» Task brief
Reproduce the listing below with "point_idx" renamed to "point_index" wherever it occurs, changing nothing else. Omit the pictures from your answer.

----

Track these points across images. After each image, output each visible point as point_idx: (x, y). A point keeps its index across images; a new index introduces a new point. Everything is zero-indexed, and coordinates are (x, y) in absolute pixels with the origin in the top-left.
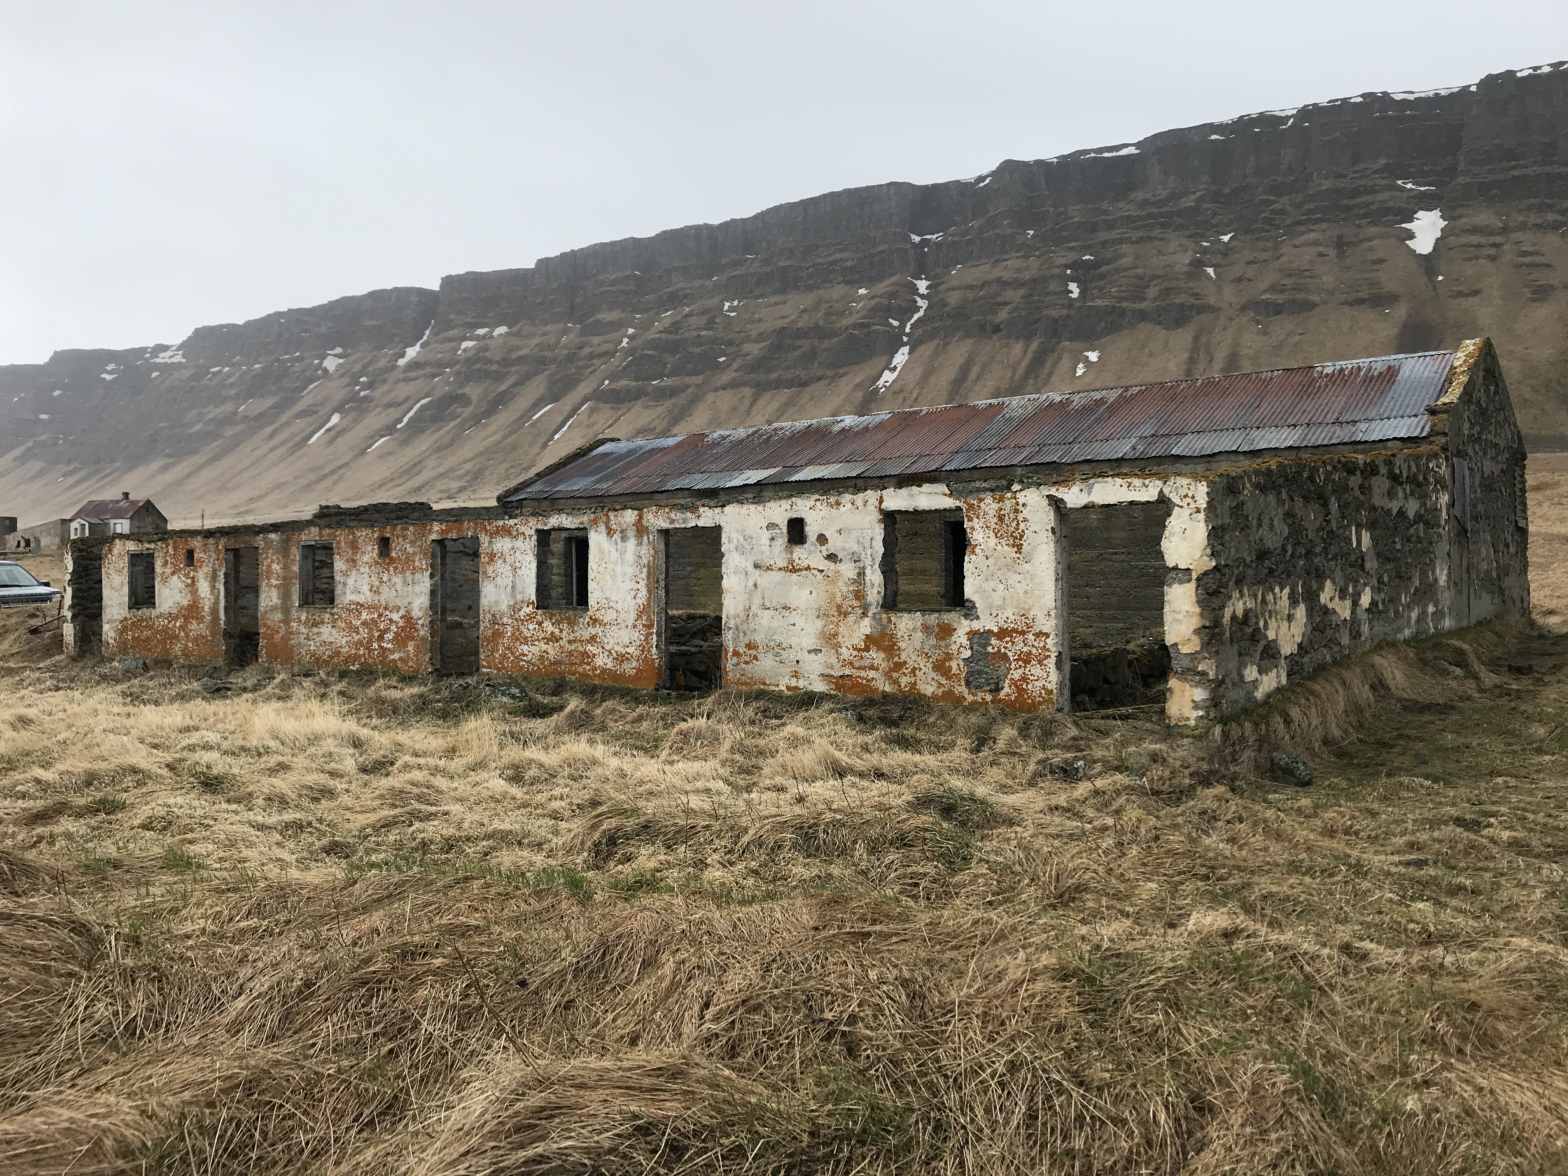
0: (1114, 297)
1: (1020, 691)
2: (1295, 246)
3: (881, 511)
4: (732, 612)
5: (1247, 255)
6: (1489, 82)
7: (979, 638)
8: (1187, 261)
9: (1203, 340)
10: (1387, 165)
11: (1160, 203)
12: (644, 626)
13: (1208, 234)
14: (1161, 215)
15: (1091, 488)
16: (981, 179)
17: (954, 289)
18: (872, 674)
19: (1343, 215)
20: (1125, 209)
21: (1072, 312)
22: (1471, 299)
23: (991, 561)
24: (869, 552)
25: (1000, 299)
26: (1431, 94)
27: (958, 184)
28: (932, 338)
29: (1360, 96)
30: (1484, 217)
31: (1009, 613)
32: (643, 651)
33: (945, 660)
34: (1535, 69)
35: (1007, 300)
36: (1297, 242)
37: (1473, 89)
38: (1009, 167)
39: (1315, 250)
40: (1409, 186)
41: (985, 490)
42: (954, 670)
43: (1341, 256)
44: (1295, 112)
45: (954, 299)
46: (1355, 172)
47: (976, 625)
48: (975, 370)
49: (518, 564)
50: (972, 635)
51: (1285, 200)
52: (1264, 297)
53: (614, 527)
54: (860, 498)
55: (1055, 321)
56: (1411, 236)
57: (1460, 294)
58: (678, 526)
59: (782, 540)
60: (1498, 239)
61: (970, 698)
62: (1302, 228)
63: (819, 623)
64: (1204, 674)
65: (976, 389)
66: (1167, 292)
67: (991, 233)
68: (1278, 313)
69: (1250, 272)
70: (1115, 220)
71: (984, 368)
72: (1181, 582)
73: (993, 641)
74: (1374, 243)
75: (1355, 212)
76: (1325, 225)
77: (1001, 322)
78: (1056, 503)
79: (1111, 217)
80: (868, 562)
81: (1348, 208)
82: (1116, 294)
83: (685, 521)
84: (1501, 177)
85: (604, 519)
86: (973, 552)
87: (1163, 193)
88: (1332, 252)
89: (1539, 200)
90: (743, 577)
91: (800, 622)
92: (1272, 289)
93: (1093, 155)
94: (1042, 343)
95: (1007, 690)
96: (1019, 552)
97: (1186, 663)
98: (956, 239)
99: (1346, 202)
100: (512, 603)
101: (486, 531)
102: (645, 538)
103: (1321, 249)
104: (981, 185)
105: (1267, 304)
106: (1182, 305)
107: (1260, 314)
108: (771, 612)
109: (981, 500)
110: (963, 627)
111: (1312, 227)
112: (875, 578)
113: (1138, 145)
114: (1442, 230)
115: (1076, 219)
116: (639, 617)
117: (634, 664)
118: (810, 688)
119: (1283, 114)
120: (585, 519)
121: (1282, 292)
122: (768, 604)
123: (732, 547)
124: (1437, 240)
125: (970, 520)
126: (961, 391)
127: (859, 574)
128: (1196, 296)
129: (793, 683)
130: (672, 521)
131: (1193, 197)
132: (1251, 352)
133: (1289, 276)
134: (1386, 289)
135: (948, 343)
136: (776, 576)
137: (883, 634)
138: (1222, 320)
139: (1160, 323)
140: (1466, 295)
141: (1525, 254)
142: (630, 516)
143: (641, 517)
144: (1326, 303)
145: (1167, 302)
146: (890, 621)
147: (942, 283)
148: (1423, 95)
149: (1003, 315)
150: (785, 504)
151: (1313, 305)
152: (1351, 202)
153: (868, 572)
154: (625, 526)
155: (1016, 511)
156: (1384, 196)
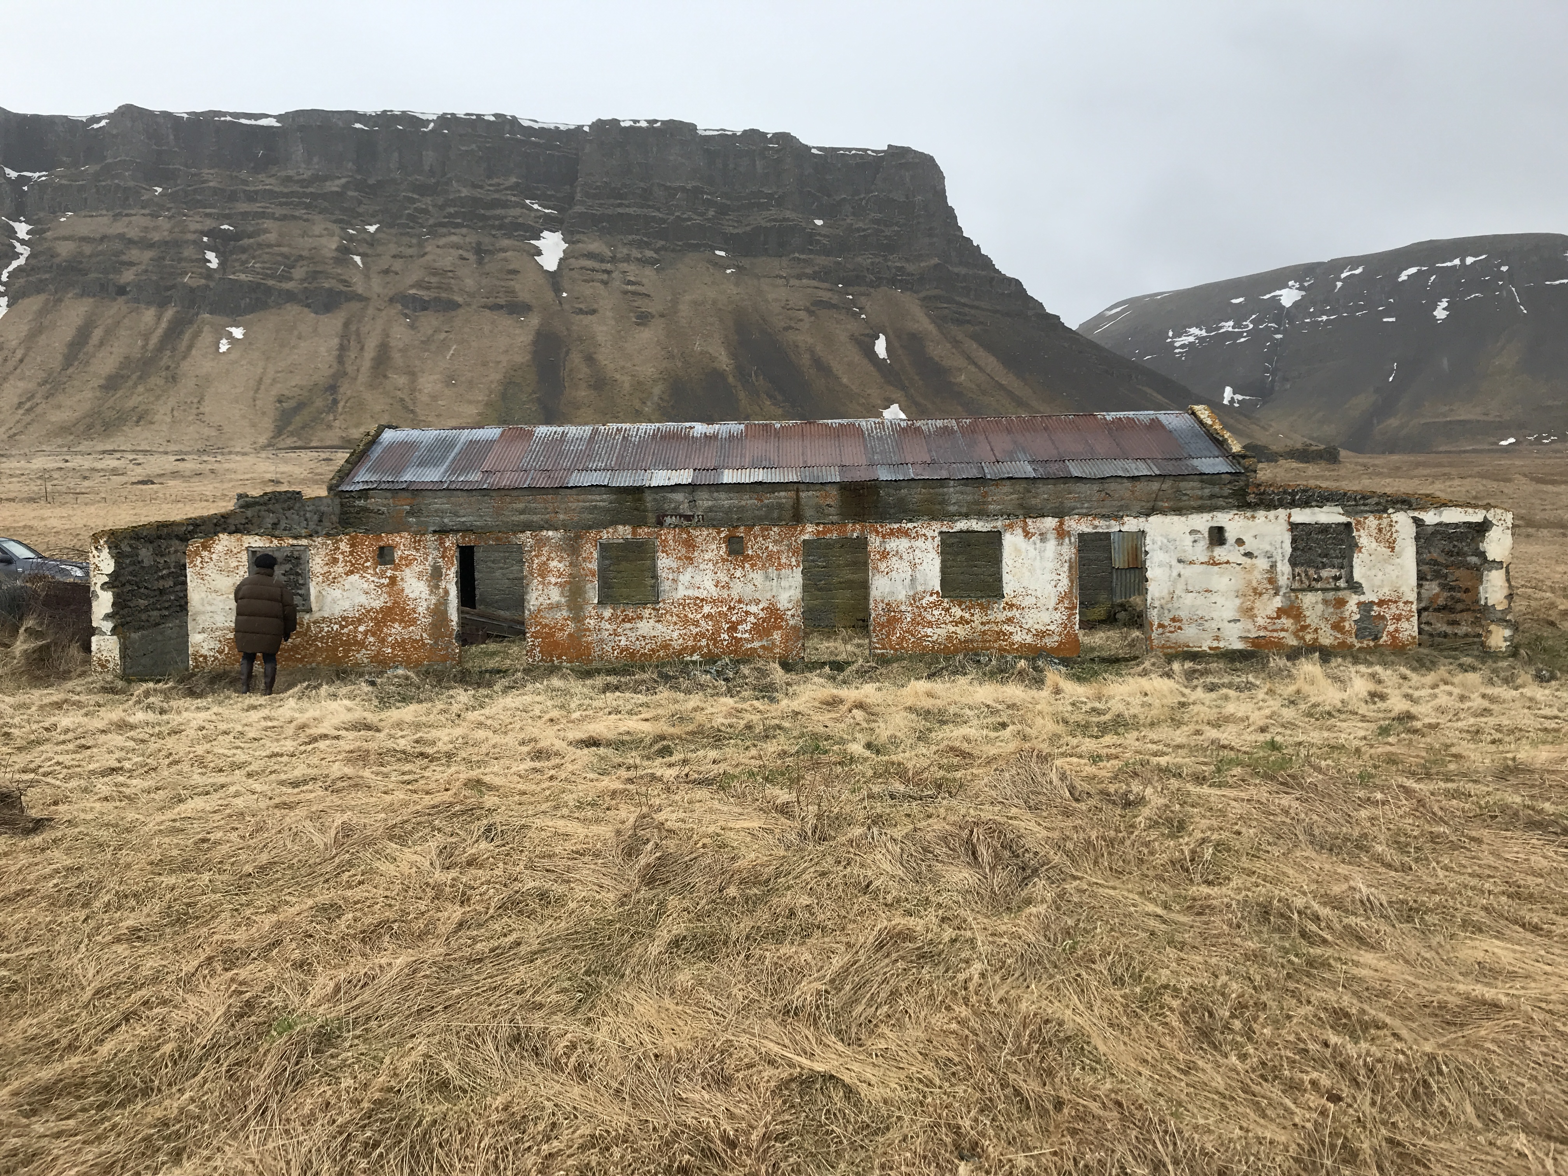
0: (258, 273)
1: (1394, 638)
2: (438, 247)
3: (1291, 524)
4: (1157, 595)
5: (393, 249)
6: (600, 126)
7: (1365, 607)
8: (334, 247)
9: (353, 328)
10: (517, 185)
11: (303, 183)
12: (1066, 608)
13: (354, 221)
14: (306, 195)
15: (1441, 513)
16: (95, 119)
17: (65, 238)
18: (1282, 634)
19: (480, 224)
20: (267, 182)
21: (212, 284)
22: (590, 317)
23: (1373, 557)
24: (1280, 551)
25: (124, 258)
26: (552, 127)
27: (65, 120)
28: (38, 292)
29: (493, 115)
30: (595, 246)
31: (1386, 590)
32: (1065, 628)
33: (1340, 622)
34: (635, 121)
35: (133, 259)
36: (442, 241)
37: (586, 129)
38: (128, 113)
39: (457, 253)
40: (536, 206)
41: (1367, 512)
42: (1347, 627)
43: (480, 262)
44: (435, 118)
45: (65, 249)
46: (490, 185)
47: (1363, 598)
48: (97, 334)
49: (917, 561)
50: (1359, 604)
51: (428, 200)
52: (411, 292)
53: (1032, 531)
54: (1272, 514)
55: (192, 290)
56: (539, 253)
57: (581, 311)
58: (1101, 531)
59: (1203, 543)
60: (609, 266)
61: (1358, 645)
62: (444, 230)
63: (1238, 601)
64: (1510, 621)
65: (100, 355)
66: (314, 275)
67: (109, 182)
68: (425, 309)
69: (398, 265)
70: (256, 192)
71: (108, 332)
72: (1497, 569)
73: (1375, 608)
74: (508, 254)
75: (490, 223)
76: (464, 231)
77: (128, 284)
78: (1418, 522)
79: (253, 188)
80: (1279, 558)
81: (484, 218)
82: (261, 271)
83: (1108, 527)
84: (609, 212)
85: (1021, 524)
86: (1360, 551)
87: (307, 174)
88: (472, 257)
89: (638, 237)
90: (1167, 569)
91: (1220, 600)
92: (418, 285)
93: (229, 118)
94: (178, 312)
95: (1385, 638)
96: (1393, 551)
97: (1499, 615)
98: (64, 182)
99: (483, 212)
100: (911, 593)
101: (877, 532)
102: (1067, 540)
103: (461, 252)
104: (96, 126)
105: (414, 298)
106: (330, 290)
107: (407, 308)
108: (1194, 595)
109: (1366, 518)
110: (1353, 601)
111: (453, 231)
112: (1284, 569)
113: (279, 118)
114: (564, 251)
115: (211, 184)
116: (1061, 601)
117: (1056, 638)
118: (1230, 647)
119: (424, 117)
120: (999, 524)
121: (428, 289)
122: (1190, 589)
123: (1156, 547)
124: (561, 259)
125: (1358, 530)
126: (81, 356)
127: (1271, 567)
128: (344, 282)
129: (1215, 644)
130: (1096, 527)
131: (337, 182)
132: (401, 345)
133: (434, 274)
134: (521, 299)
135: (60, 300)
136: (1198, 568)
137: (1292, 607)
138: (370, 311)
139: (308, 306)
140: (587, 313)
141: (630, 283)
142: (1050, 522)
143: (1061, 524)
144: (469, 305)
145: (315, 285)
146: (1297, 597)
147: (49, 229)
148: (545, 126)
149: (128, 276)
150: (1206, 516)
151: (457, 306)
152: (489, 213)
153: (1279, 565)
154: (1044, 530)
155: (1391, 526)
156: (517, 211)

----

» Written answer
Track these points across images. After each image, output each visible point as point_index: (x, y). A point keeps its index across images; a new index introduces a new point. Everything is zero-indexed, and coordinates are (x, y) in absolute pixels with the origin in the top-left.
0: (1114, 297)
1: (1020, 691)
2: (1295, 246)
3: (881, 511)
4: (732, 612)
5: (1247, 255)
6: (1489, 82)
7: (979, 638)
8: (1187, 261)
9: (1203, 340)
10: (1387, 165)
11: (1160, 203)
12: (644, 626)
13: (1208, 234)
14: (1161, 215)
15: (1091, 488)
16: (981, 179)
17: (954, 289)
18: (872, 674)
19: (1343, 215)
20: (1125, 209)
21: (1072, 312)
22: (1471, 299)
23: (991, 561)
24: (869, 552)
25: (1000, 299)
26: (1431, 94)
27: (958, 184)
28: (932, 338)
29: (1360, 96)
30: (1484, 217)
31: (1009, 613)
32: (643, 651)
33: (945, 660)
34: (1535, 69)
35: (1007, 300)
36: (1297, 242)
37: (1473, 89)
38: (1009, 167)
39: (1315, 250)
40: (1409, 186)
41: (985, 490)
42: (954, 670)
43: (1341, 256)
44: (1295, 112)
45: (954, 299)
46: (1355, 172)
47: (976, 625)
48: (975, 370)
49: (518, 564)
50: (972, 635)
51: (1285, 200)
52: (1264, 297)
53: (614, 527)
54: (860, 498)
55: (1055, 321)
56: (1411, 236)
57: (1460, 294)
58: (678, 526)
59: (782, 540)
60: (1498, 239)
61: (970, 698)
62: (1302, 228)
63: (819, 623)
64: (1204, 674)
65: (976, 389)
66: (1167, 292)
67: (991, 233)
68: (1278, 313)
69: (1250, 272)
70: (1115, 220)
71: (984, 368)
72: (1181, 582)
73: (993, 641)
74: (1374, 243)
75: (1355, 212)
76: (1325, 225)
77: (1001, 322)
78: (1056, 503)
79: (1111, 217)
80: (868, 562)
81: (1348, 208)
82: (1116, 294)
83: (685, 521)
84: (1501, 177)
85: (604, 519)
86: (973, 552)
87: (1163, 193)
88: (1332, 252)
89: (1539, 200)
90: (743, 577)
91: (800, 622)
92: (1272, 289)
93: (1093, 155)
94: (1042, 343)
95: (1007, 690)
96: (1019, 552)
97: (1186, 663)
98: (956, 239)
99: (1346, 202)
100: (512, 603)
101: (486, 531)
102: (645, 538)
103: (1321, 249)
104: (981, 185)
105: (1267, 304)
106: (1182, 305)
107: (1260, 314)
108: (771, 612)
109: (981, 500)
110: (963, 627)
111: (1312, 227)
112: (875, 578)
113: (1138, 145)
114: (1442, 230)
115: (1076, 219)
116: (639, 617)
117: (634, 664)
118: (810, 688)
119: (1283, 114)
120: (585, 519)
121: (1282, 292)
122: (768, 604)
123: (732, 547)
124: (1437, 240)
125: (970, 520)
126: (961, 391)
127: (859, 574)
128: (1196, 296)
129: (793, 683)
130: (672, 521)
131: (1193, 197)
132: (1251, 352)
133: (1289, 276)
134: (1386, 289)
135: (948, 343)
136: (776, 576)
137: (883, 634)
138: (1222, 320)
139: (1160, 323)
140: (1466, 295)
141: (1525, 254)
142: (630, 516)
143: (641, 517)
144: (1326, 303)
145: (1167, 302)
146: (890, 621)
147: (942, 283)
148: (1423, 95)
149: (1003, 315)
150: (785, 504)
151: (1313, 305)
152: (1351, 202)
153: (868, 572)
154: (625, 526)
155: (1016, 511)
156: (1384, 196)
0: (258, 273)
1: (1394, 638)
2: (438, 247)
3: (1291, 524)
4: (1157, 595)
5: (393, 249)
6: (600, 126)
7: (1365, 607)
8: (334, 247)
9: (353, 328)
10: (517, 185)
11: (303, 183)
12: (1066, 608)
13: (354, 221)
14: (306, 195)
15: (1441, 513)
16: (95, 119)
17: (65, 238)
18: (1282, 634)
19: (480, 224)
20: (267, 182)
21: (212, 284)
22: (590, 317)
23: (1373, 557)
24: (1280, 551)
25: (124, 258)
26: (552, 127)
27: (65, 120)
28: (38, 292)
29: (493, 115)
30: (595, 246)
31: (1386, 590)
32: (1065, 628)
33: (1340, 622)
34: (635, 121)
35: (133, 259)
36: (442, 241)
37: (586, 129)
38: (128, 113)
39: (457, 253)
40: (536, 206)
41: (1367, 512)
42: (1347, 627)
43: (480, 262)
44: (435, 118)
45: (65, 249)
46: (490, 185)
47: (1363, 598)
48: (97, 334)
49: (917, 561)
50: (1359, 604)
51: (428, 200)
52: (411, 292)
53: (1032, 531)
54: (1272, 514)
55: (192, 290)
56: (539, 253)
57: (581, 311)
58: (1101, 531)
59: (1203, 543)
60: (609, 266)
61: (1358, 645)
62: (444, 230)
63: (1238, 601)
64: (1510, 621)
65: (100, 355)
66: (314, 275)
67: (109, 182)
68: (425, 309)
69: (398, 265)
70: (256, 192)
71: (108, 332)
72: (1497, 569)
73: (1375, 608)
74: (508, 254)
75: (490, 223)
76: (464, 231)
77: (128, 284)
78: (1418, 522)
79: (253, 188)
80: (1279, 558)
81: (484, 218)
82: (261, 271)
83: (1108, 527)
84: (609, 212)
85: (1021, 524)
86: (1360, 551)
87: (307, 174)
88: (472, 257)
89: (638, 237)
90: (1167, 569)
91: (1220, 600)
92: (418, 285)
93: (229, 118)
94: (178, 312)
95: (1385, 638)
96: (1393, 551)
97: (1499, 615)
98: (64, 182)
99: (483, 212)
100: (911, 593)
101: (877, 532)
102: (1067, 540)
103: (461, 252)
104: (96, 126)
105: (414, 298)
106: (330, 290)
107: (407, 308)
108: (1194, 595)
109: (1366, 518)
110: (1353, 601)
111: (453, 231)
112: (1284, 569)
113: (279, 118)
114: (564, 251)
115: (211, 184)
116: (1061, 601)
117: (1056, 638)
118: (1230, 647)
119: (424, 117)
120: (999, 524)
121: (428, 289)
122: (1190, 589)
123: (1156, 547)
124: (561, 259)
125: (1358, 530)
126: (81, 356)
127: (1271, 567)
128: (344, 282)
129: (1215, 644)
130: (1096, 527)
131: (337, 182)
132: (401, 345)
133: (434, 274)
134: (521, 299)
135: (60, 300)
136: (1198, 568)
137: (1292, 607)
138: (370, 311)
139: (308, 306)
140: (587, 313)
141: (630, 283)
142: (1050, 522)
143: (1061, 524)
144: (469, 305)
145: (315, 285)
146: (1297, 597)
147: (49, 229)
148: (545, 126)
149: (128, 276)
150: (1206, 516)
151: (457, 306)
152: (489, 213)
153: (1279, 565)
154: (1044, 530)
155: (1391, 526)
156: (517, 211)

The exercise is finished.